Editor's Comment

Unity is strength

PRESIDENT Lungu poses with African diplomats accredited to Zambia at State House yesterday. PICTURE: MACKSON WASAMUNU

AN AMERICAN poet and philosopher Mattie Stepanek once said “Unity is strength… when there is teamwork and collaboration, wonderful things can be achieved.”
And an English author Bill Bailey said: “In unity there is strength; we can move mountains when we’re united and enjoy life –Without unity we are victims. Stay united.”
The words of these great men resonate well with President Lungu’s call for Africa to join forces in a bid to develop and improve the lives of its people.
Recently, President Lungu met 20 African diplomats accredited to Zambia and called for more intra-African collaboration to enhance development and improve standards of living on the continent.
It is only when African countries realise the power of unity in lifting the continent from its current quandary, will they attain significant development and consequently improve the living standards of the people.
As long as African countries work in isolation in their quest to develop, Africa’s potential to transition to a world power with an audible voice on the global scene will remain elusive.
African countries must embrace integration if the continent is to become stronger in the global market and be able to compete favourably.
For centuries now, there have been series of unending debate on how Africa can make progress in its developmental effort.
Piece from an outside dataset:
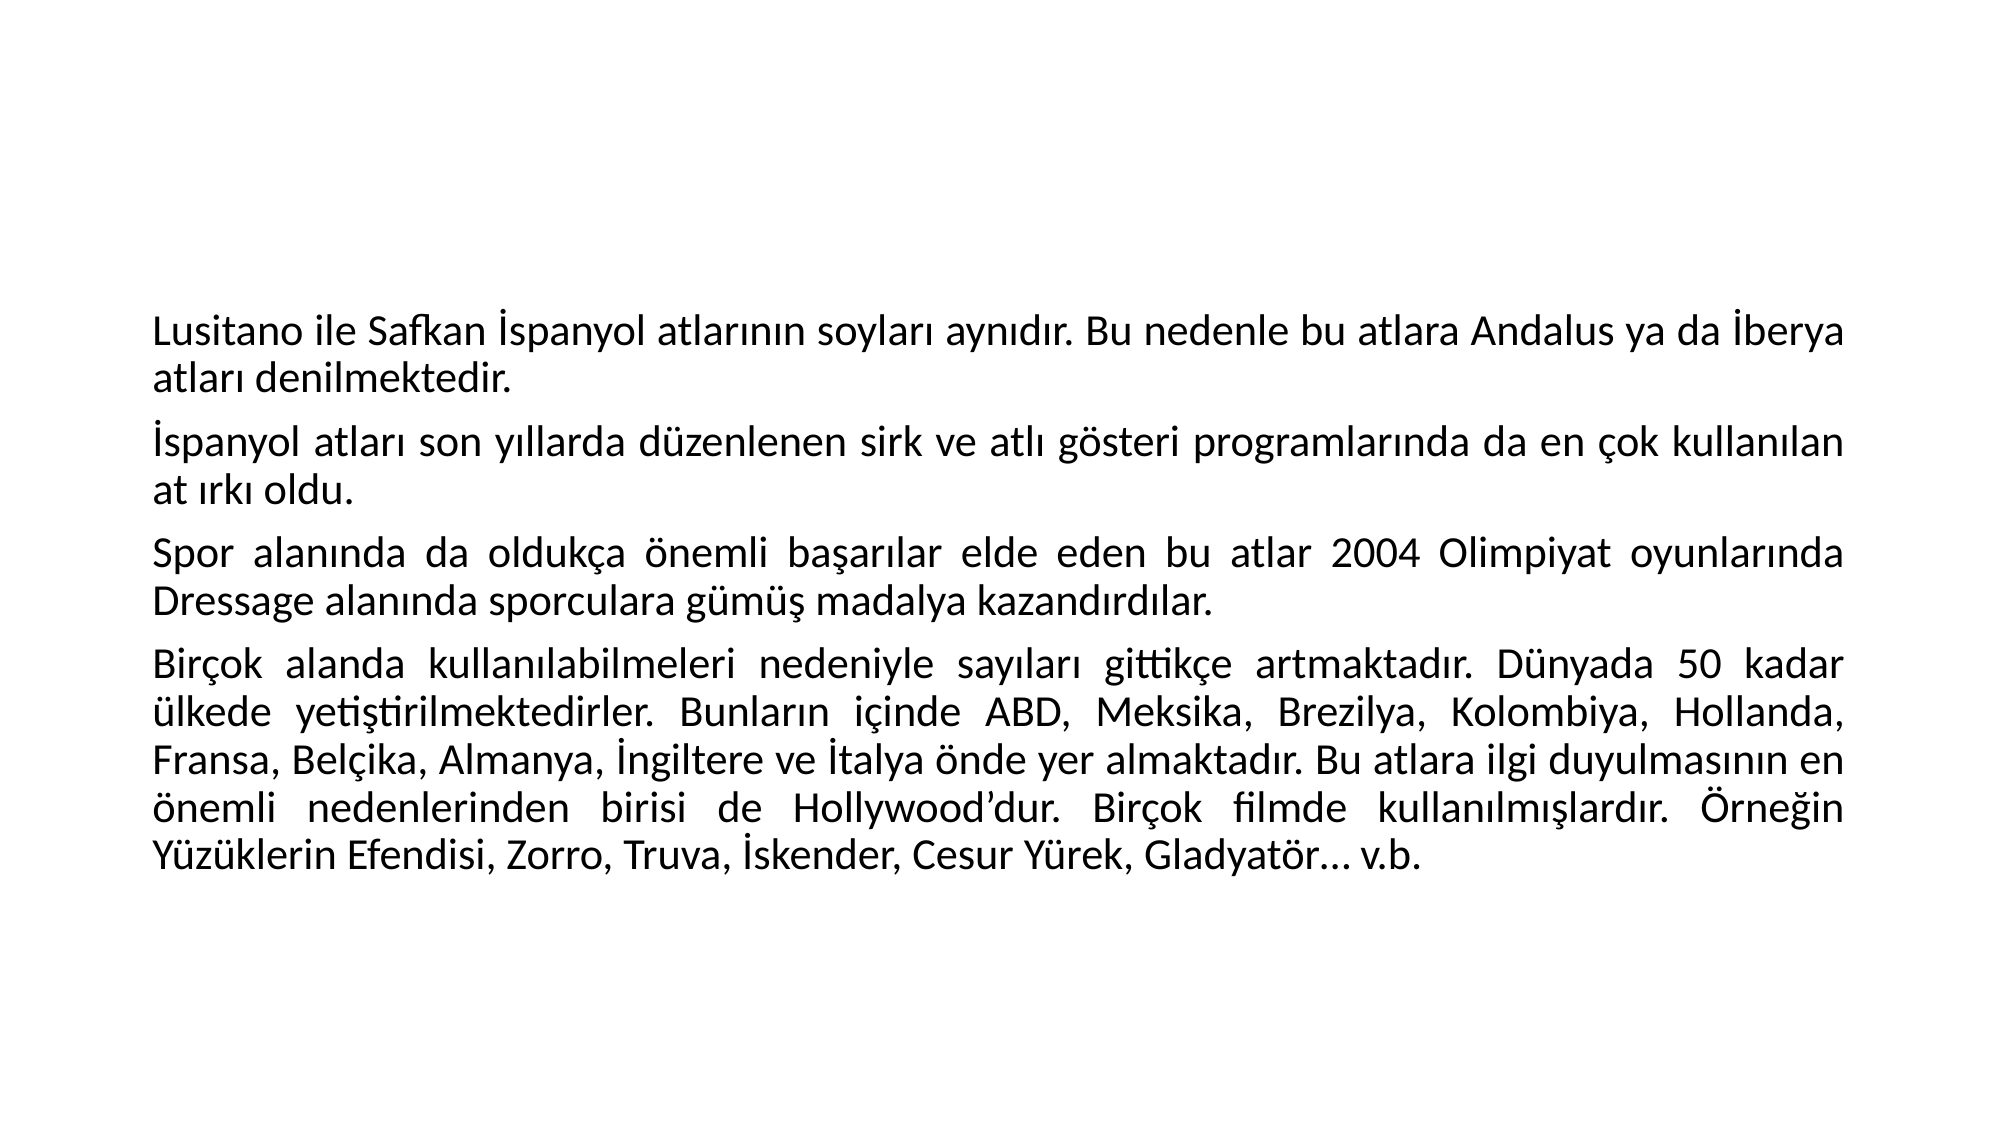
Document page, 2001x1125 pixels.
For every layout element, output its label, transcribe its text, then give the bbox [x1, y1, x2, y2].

list Lusitano ile Safkan İspanyol atlarının soyları aynıdır. Bu nedenle bu atlara Andalus ya da İberya atları denilmektedir. İspanyol atları son yıllarda düzenlenen sirk ve atlı gösteri programlarında da en çok kullanılan at ırkı oldu. Spor alanında da oldukça önemli başarılar elde eden bu atlar 2004 Olimpiyat oyunlarında Dressage alanında sporculara gümüş madalya kazandırdılar. Birçok alanda kullanılabilmeleri nedeniyle sayıları gittikçe artmaktadır. Dünyada 50 kadar ülkede yetiştirilmektedirler. Bunların içinde ABD, Meksika, Brezilya, Kolombiya, Hollanda, Fransa, Belçika, Almanya, İngiltere ve İtalya önde yer almaktadır. Bu atlara ilgi duyulmasının en önemli nedenlerinden birisi de Hollywood’dur. Birçok filmde kullanılmışlardır. Örneğin Yüzüklerin Efendisi, Zorro, Truva, İskender, Cesur Yürek, Gladyatör… v.b. [137, 299, 1863, 1014]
Different people have come out with blueprints; with others suggesting varied political ideologies for various African countries.
Nonetheless, not a single of these expert minds and critics have debunked the argument on the need for Africa to unite in a bid to conquer its challenges.
It is indisputable that in unity lies the socio-cultural, political and economic development which Africa so much desires.
Actually, unity marks the threshold of our journey from third world to first world.
It is therefore inspiring that President Lungu realises that Zambia cannot work in isolation in her quest to develop.
This is why the Head of State pledged that Zambia will in the next five years seek to work closely with other African countries to promote closer interaction on the continent before seeking relations in far-flung parts of the world.
Africa, as it stands today, lacks the political and economic muscle to transition to a first world, but it is only when the strengths of different countries are harnessed and put together will the continent start recording meaningful and widespread development.
This means each African country should bring what they have to the table for the benefit of other countries thereby enabling the continent to develop as a whole and subsequently enhance its global standing.
As President Lungu rightly pointed out, there is hope because the African Union has fostered an unwavering unity of purpose to find solutions for the continent’s challenges.
Other organisations such as the African Development Bank are also working on various initiatives in some sectors including energy and agriculture which African countries can harness by way of forming clusters.
Diplomats as representatives of respective governments should therefore take the leading role in ensuring collaboration among African countries.
In an effort to accelerate development, African countries can also collaborate in areas such as expertise, natural resources, trade and transportation.
The markets of Africa’s 54 states are small and isolated by trade barriers such as border restrictions. It is therefore in the interest of Africa’s progress to eliminate all trade barriers.
Countries with stronger economies will do well to look at the bigger picture of the continent by pulling up those countries in weaker positions. This will help us to build a stronger Africa.
Individual African countries should also take responsibility by ensuring democracy and political stability because this is the only way cross-border trade will thrive in the continent.